▸ **BRIEF**
Select every line below containing the word "linecap".

▸ **RECORDS FOR THE EXERCISE**
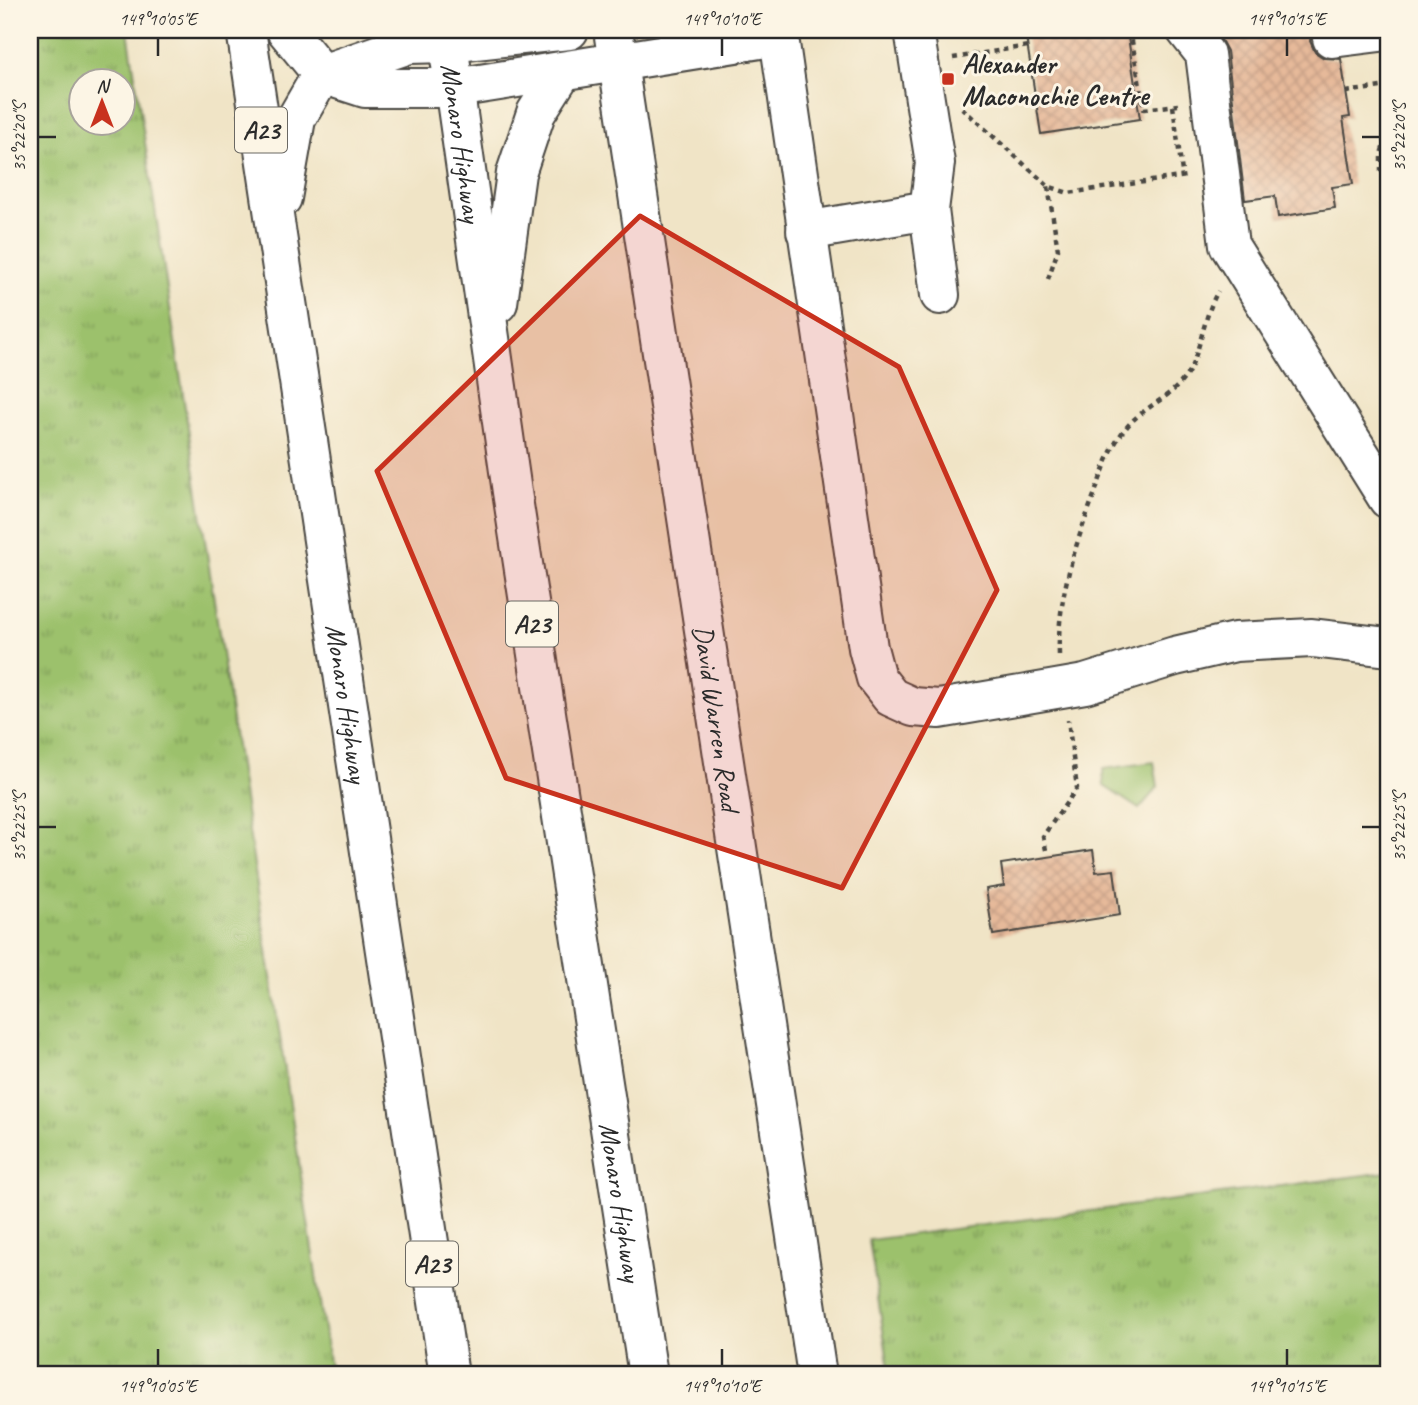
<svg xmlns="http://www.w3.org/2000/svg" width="1418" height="1405" viewBox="0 0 1418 1405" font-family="Caveat,sans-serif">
<defs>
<pattern id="grass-tufts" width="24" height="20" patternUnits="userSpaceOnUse" patternTransform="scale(1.75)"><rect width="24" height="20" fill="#9cc16c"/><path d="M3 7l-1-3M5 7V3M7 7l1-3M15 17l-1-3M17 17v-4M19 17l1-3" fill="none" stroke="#7f9d59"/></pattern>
<pattern id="building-cross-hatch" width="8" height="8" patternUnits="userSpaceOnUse" patternTransform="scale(1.75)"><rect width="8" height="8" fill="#e6b99a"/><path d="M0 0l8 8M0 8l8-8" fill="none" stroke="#c59f85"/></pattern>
</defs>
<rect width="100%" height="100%" fill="#fcf5e5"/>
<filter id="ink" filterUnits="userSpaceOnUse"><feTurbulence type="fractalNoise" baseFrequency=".0143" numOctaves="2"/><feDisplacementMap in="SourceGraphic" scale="14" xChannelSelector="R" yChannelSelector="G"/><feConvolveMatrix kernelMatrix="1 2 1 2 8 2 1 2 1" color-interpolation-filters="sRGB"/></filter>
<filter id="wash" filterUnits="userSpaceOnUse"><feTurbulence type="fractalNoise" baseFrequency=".00686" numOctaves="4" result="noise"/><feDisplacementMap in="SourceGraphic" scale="28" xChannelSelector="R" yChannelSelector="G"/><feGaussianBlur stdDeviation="1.57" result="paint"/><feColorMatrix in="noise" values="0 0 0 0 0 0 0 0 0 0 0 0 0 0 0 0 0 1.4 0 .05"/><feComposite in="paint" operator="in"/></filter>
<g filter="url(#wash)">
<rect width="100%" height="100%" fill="#f0e4c6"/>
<!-- grass -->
<path fill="url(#grass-tufts)" stroke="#64764c" stroke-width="2" fill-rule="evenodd" d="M 30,30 L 128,30 L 331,1375 L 30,1375 ZM 80,80 L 122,80 L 122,122 L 80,122 Z
M 1388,1172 L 1388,1375 L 890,1375 L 869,1240 Z"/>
<!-- park -->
<path fill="#9cc16c" stroke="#64764c" stroke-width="2" d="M 1154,762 L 1158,787 L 1139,809 L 1104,786 L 1103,769 Z"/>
<g id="blocks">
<!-- building -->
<path fill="url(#building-cross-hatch)" d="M 1025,30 L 1127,30 L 1140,119 L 1041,134 Z
M 1259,30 L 1312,30 L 1310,41 L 1315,52 L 1324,58 L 1341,59 L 1350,117 L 1343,118 L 1353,184 L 1332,187 L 1335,208 L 1278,217 L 1275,196 L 1245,200 L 1227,51 L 1219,36 Z
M 1093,850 L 1096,872 L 1114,870 L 1120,915 L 993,935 L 986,889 L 1004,886 L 1001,864 Z"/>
</g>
</g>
<g filter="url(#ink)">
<use href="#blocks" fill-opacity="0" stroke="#494742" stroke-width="2"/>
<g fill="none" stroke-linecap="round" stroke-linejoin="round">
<defs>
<g id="minor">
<path id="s1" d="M 613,30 L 817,1375"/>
<path d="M 778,30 L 868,648 L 876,678 L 891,697 L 913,707 L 939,709 L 1085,684 L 1175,656 L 1235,642 L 1312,638 L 1388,647"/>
<path d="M 1186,30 L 1205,54 L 1229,245 L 1388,499"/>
<path d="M 1332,38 L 1388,31"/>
<path d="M 448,43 L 569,30"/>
<path d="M 455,88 L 779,36"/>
<path d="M 929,210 L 940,295"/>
<path d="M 806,231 L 929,210 L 935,163 L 914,30"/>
</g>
<g id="highway">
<path id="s2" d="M 246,30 L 449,1375"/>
<path d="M 286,30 L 322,74 L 365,88 L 455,88"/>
<path id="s3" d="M 446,30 L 512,492 L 648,1375"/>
<path d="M 540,30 L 543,32"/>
<path d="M 282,198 L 296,119 L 322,74 L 409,44 L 448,43"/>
<path d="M 498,303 L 516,173 L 536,113 L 562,72"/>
</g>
</defs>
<!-- minor casing -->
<use href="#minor" stroke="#494742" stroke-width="42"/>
<!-- highway casing -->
<use href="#highway" stroke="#494742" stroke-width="42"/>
<!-- path -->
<path stroke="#494742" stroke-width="4.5" stroke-dasharray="5 5" stroke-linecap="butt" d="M 1130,30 L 1144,109 L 1178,105
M 953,58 L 1028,46
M 1346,92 L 1388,86
M 1173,106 L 1182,172
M 962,108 L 1048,186 L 1068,193 L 1186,176
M 1381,172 L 1381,154 L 1388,132
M 1048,279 L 1058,250 L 1048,186
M 1059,655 C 1057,597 1076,543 1096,490 C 1104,469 1111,445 1126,428 C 1144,405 1174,398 1189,371 C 1201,349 1203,318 1218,291
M 1046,850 L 1043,836 L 1077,788 L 1068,720"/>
<!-- minor -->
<use href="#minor" stroke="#fff" stroke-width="38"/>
<!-- highway -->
<use href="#highway" stroke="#fff" stroke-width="38"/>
</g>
</g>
<!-- marked area -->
<path fill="#c8321e" fill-opacity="0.2" stroke="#c8321e" stroke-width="5" stroke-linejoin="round" d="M 640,216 L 899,367 L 997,590 L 842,888 L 506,778 L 377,471 Z"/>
<!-- ticks -->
<path fill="none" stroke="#2b2b2b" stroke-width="2.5" d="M 158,38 L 158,56M 722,38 L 722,56M 1287,38 L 1287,56M 38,137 L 56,137M 1362,137 L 1380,137M 38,827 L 56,827M 1362,827 L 1380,827M 158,1349 L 158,1366M 722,1349 L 722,1366M 1287,1349 L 1287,1366"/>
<!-- markers -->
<rect fill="#c8321e" stroke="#fcf5e5" stroke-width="2.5" x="941" y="72" width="14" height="14" rx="3.5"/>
<g text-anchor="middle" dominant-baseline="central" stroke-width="6" stroke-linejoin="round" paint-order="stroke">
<!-- shield labels -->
<g fill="#fcf5e5" stroke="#6a6863" stroke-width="2">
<rect x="235" y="107.5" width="52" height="45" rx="5"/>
<rect x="506" y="601.5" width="52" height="45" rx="5"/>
<rect x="406" y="1241.5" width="52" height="45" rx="5"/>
</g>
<g font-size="26" font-weight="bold" fill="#2b2b2b">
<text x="261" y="130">A23</text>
<text x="532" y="624">A23</text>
<text x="432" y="1264">A23</text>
</g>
<!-- poi labels -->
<g font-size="28" font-weight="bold" fill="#2b2b2b" stroke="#fcf5e5" text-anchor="start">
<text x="962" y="63">Alexander<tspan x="962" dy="32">Maconochie Centre</tspan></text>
</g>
<!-- street labels -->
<g font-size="28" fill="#2b2b2b" stroke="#fcf5e5">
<text stroke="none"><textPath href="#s3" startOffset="114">Monaro Highway</textPath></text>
<text stroke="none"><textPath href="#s2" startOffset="681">Monaro Highway</textPath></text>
<text stroke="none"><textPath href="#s1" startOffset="696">David Warren Road</textPath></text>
<text stroke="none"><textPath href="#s3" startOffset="1185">Monaro Highway</textPath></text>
</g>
</g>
<!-- margin -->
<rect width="1418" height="1405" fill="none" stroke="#fcf5e5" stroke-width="77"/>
<!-- north arrow -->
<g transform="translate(102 102)"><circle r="33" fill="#fcf5e5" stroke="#a8a49b" stroke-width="2"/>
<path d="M0-5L12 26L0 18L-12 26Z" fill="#c8321e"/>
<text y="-10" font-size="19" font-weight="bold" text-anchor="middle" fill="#2b2b2b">N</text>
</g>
<rect x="38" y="38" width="1342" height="1328" fill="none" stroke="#2b2b2b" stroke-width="2.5"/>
<g font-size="18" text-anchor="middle" fill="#2b2b2b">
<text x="158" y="25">149°10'05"E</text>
<text x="722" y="25">149°10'10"E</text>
<text x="1287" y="25">149°10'15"E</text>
<text transform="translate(19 137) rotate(-90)" y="6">35°22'20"S</text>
<text transform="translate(1399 137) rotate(-90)" y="6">35°22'20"S</text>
<text transform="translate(19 827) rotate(-90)" y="6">35°22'25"S</text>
<text transform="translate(1399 827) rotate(-90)" y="6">35°22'25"S</text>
<text x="158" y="1392">149°10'05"E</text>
<text x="722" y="1392">149°10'10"E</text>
<text x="1287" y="1392">149°10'15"E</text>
</g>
</svg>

▸ **ANSWER TO THE EXERCISE**
<g fill="none" stroke-linecap="round" stroke-linejoin="round">
<path stroke="#494742" stroke-width="4.5" stroke-dasharray="5 5" stroke-linecap="butt" d="M 1130,30 L 1144,109 L 1178,105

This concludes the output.